Allez ensuite dans l'interface de gestion de Zope pour configurer et personnaliser votre Zinstance très intuitivement   :Very Happy: 

Voilà, ça y'est ! Amusez-vous bien ! Et n'hésitez pas à me faire vos commentaires/suggestions pour améliorer tout çà comme d'hab.   :Wink: 

Remarques :

Je vous mets le lien direct vers la doc d'install au besoin mais c'est pas vraiment nécessaire ; je vous assure que la configuration est très simple à comprendre et qu'en 5 minutes vous aurez cuisiné votre bestiole aux petits oignons ^^

Je profite également de cette zone de remarques pour vous mettre un petit feedback au niveau de la concurrence, et pour vous faire un résumé non exhaustif de ce que j'ai essayé vite fait dans la bagarre pour me faire une opinion (sans doutes un chouilla partial mais bon, que voulez vous, j'avais déjà des idées bien arrétées  lol  ; qui a dit « préjugés » ?) : 

www-apps/roundup ; c'est dans la même idée qu'issuetracker donc sympa aussi car très légé. Personnellement, je l'ai testé avant de tomber sur issuetracker mais je l'ai trouvé trop minimaliste ; il convenait moins à mes besoins/attentes - un second choix donc.

www-apps/trac ; très connu, très puissant mais bien que la fonctionnalité soit présente et de qualité, c'est autre chose... il est bien plus dans la ligné des framework orientés developpement de projet info ; le ticketing n'étant qu'une fonctionnalité de second plan.

www-apps/otrs ; Du bon gros soft de ticketing plutôt orienté hotline selon moi mais rien à redire ; en revanche là c'est l'usine à gaz, pléthore de fonctionnalités et d'intégrations (je ne parle meme pas des dépendences)... Bref, pas dans mon CC.

www-apps/rt -  Très correct sans doutes mais trop de dépendances là encore et au niveau ergonomie enduser, j'ai vraiment pas accroché du tout alors mes fonctionnels je n'ose l'imaginer...

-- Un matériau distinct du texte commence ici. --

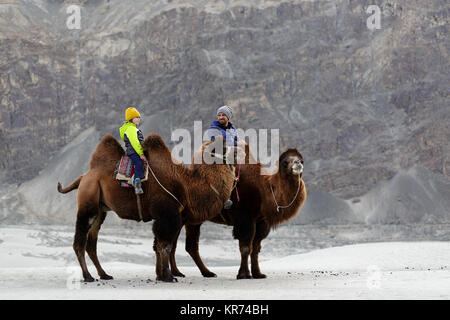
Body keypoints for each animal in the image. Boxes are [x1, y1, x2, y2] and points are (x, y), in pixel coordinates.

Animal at [57, 132, 236, 282]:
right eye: (220, 146)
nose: (235, 150)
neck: (187, 185)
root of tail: (83, 177)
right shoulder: (168, 215)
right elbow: (165, 245)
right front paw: (168, 276)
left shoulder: (164, 218)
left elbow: (158, 245)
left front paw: (160, 275)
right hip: (88, 202)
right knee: (79, 241)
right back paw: (88, 276)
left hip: (101, 210)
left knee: (91, 243)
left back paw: (104, 274)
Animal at [171, 144, 308, 278]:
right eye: (285, 162)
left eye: (301, 160)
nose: (297, 164)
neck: (263, 190)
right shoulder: (244, 218)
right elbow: (246, 247)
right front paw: (244, 274)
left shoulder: (261, 222)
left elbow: (256, 248)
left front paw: (258, 273)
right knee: (179, 243)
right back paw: (182, 272)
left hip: (193, 219)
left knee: (188, 245)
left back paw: (201, 273)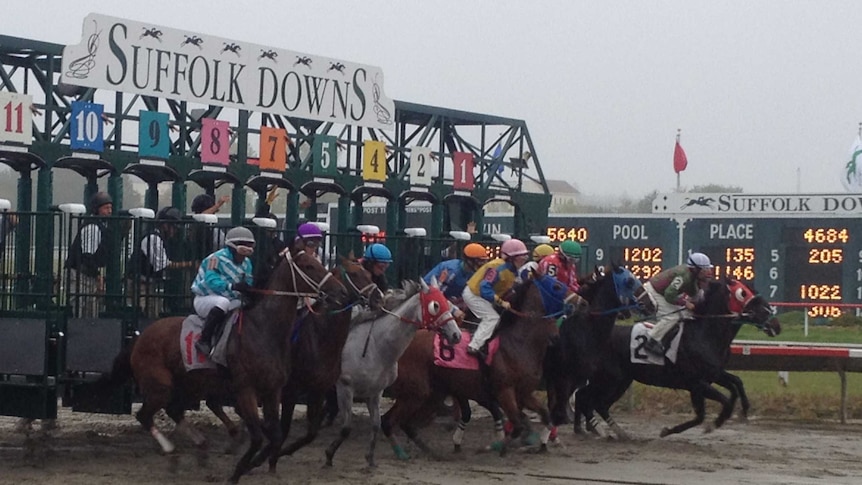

www-apps/mantisbt ; désolé, mantis j'ai un mauvais vécu avec donc je l'ai exclu d'office (oui oui, je sais... mais j'ai déjà mentionné que j'étais partial    :Twisted Evil:   ). Cependant, jeter un oeil quand même car php/mysql/apache oblige, il pourrait peut-être vous convenir selon votre infrastructure et/ou vos profils d'utilisateurs.

Après il me restait le Bugzilla... la référence... hautement paramétrable, puissant (peut-être trop?), etc. Là encore, trop geek, trop lourd à gérer à tous points de vues en regard des objectifs.

----------

## netfab

A l'air sympa, merci  :Very Happy: 

----------